**WORK TO BE COMPLETED**
Can you return the records below exactly as they stand, but only from the first line through the one with "right back paw: (157, 440)"?

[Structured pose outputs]
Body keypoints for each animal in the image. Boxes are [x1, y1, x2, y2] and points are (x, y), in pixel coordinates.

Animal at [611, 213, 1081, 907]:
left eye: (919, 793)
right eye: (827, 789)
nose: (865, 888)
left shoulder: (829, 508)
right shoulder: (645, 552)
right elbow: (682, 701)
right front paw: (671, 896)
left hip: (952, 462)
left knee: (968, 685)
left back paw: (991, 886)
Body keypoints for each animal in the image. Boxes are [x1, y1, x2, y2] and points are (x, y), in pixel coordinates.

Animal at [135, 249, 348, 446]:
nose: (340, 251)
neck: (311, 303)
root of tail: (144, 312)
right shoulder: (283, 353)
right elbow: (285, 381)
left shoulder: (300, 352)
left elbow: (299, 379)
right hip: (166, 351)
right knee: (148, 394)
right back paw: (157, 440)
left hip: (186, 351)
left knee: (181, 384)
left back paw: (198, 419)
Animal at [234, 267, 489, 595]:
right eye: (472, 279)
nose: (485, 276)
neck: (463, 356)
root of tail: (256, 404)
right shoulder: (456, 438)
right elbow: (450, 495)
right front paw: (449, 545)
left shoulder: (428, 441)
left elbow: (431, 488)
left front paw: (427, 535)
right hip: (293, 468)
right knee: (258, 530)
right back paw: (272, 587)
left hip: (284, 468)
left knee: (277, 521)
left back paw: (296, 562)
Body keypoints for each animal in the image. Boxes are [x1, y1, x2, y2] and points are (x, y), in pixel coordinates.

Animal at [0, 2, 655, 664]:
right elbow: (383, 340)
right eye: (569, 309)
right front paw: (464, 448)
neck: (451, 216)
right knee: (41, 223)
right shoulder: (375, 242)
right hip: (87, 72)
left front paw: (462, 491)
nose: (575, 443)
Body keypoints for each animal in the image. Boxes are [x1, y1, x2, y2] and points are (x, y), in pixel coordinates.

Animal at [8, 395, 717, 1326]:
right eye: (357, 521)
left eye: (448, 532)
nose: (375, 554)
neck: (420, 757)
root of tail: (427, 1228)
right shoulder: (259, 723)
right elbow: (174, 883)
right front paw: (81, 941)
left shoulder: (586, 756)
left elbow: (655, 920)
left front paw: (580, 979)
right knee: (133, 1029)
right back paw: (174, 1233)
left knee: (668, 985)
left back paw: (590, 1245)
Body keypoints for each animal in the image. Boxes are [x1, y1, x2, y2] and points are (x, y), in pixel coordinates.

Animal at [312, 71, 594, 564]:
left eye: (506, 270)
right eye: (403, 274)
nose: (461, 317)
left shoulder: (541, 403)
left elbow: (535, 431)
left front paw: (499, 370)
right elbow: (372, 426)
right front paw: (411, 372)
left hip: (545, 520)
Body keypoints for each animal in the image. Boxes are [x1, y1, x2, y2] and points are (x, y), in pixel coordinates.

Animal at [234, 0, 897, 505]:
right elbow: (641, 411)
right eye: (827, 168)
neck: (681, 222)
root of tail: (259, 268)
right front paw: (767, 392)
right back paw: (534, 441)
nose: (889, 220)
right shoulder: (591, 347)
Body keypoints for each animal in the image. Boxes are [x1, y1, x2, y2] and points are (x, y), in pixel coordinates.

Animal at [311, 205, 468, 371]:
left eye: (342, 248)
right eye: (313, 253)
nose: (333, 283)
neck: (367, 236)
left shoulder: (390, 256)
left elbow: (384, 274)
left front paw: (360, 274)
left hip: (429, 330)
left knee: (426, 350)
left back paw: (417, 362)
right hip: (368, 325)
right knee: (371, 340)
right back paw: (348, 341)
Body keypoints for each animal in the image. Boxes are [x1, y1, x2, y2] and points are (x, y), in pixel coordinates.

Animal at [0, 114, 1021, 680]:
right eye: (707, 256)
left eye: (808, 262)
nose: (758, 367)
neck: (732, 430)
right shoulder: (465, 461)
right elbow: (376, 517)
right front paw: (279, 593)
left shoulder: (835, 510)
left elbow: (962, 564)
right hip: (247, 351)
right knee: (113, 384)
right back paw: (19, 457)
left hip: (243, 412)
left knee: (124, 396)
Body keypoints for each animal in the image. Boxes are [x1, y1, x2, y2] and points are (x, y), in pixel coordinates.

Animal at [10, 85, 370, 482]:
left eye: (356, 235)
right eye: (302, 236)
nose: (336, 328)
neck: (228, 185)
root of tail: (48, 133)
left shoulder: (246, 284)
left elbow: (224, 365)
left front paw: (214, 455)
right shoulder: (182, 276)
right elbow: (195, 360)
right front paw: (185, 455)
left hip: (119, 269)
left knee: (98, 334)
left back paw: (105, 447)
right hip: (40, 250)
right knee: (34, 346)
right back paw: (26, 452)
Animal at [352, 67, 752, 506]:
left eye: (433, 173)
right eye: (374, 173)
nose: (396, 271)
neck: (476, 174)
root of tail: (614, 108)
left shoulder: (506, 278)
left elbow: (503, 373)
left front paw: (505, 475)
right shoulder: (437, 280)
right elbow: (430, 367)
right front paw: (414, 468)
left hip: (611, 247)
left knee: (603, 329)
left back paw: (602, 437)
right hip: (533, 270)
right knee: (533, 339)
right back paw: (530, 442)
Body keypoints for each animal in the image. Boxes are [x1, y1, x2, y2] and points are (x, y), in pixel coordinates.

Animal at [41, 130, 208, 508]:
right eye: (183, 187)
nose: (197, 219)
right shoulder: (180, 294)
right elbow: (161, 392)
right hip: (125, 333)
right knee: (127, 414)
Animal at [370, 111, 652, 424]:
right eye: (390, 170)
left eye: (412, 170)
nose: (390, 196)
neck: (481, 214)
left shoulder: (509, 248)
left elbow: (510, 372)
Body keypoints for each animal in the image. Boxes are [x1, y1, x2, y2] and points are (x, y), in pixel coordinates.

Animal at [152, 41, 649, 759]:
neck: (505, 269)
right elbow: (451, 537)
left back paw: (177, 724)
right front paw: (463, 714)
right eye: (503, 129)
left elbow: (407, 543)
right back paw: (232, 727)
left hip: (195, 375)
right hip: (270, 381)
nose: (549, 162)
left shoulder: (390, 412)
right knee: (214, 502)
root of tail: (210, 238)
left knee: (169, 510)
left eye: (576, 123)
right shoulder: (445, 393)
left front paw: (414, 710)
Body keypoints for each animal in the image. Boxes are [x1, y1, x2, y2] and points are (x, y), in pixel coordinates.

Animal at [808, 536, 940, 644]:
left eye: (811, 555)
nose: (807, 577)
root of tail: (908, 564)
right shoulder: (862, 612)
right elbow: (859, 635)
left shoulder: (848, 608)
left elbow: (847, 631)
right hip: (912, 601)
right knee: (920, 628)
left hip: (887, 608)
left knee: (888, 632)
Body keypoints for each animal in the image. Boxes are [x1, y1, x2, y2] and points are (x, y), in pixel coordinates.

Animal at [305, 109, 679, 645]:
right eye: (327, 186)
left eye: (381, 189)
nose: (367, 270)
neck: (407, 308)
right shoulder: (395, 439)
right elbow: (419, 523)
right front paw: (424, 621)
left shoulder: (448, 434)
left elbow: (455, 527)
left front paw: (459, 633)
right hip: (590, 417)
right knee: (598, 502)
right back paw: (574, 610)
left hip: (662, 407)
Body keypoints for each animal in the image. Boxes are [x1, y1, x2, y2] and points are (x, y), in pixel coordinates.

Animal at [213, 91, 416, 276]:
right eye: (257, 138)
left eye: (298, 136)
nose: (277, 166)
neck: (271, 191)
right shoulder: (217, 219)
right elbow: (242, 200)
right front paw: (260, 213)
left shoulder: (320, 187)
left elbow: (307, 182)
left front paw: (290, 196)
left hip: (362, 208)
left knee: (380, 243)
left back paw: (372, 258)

**FINISHED TASK**
Body keypoints for each animal in the image. Boxes are [x1, y1, x2, y2] and points are (x, y), in pixel coordinates.

Animal at [611, 213, 1081, 907]:
left eye: (919, 793)
right eye: (827, 789)
nose: (865, 888)
left shoulder: (829, 508)
right shoulder: (645, 552)
right elbow: (682, 701)
right front paw: (671, 896)
left hip: (952, 462)
left knee: (968, 685)
left back paw: (991, 886)
Body keypoints for each animal in the image. Boxes are [x1, y1, x2, y2] and points are (x, y), in pixel coordinates.

Animal at [135, 249, 348, 446]:
nose: (340, 251)
neck: (311, 303)
root of tail: (144, 312)
right shoulder: (283, 353)
right elbow: (285, 381)
left shoulder: (300, 352)
left elbow: (299, 379)
right hip: (166, 351)
right knee: (148, 394)
right back paw: (157, 440)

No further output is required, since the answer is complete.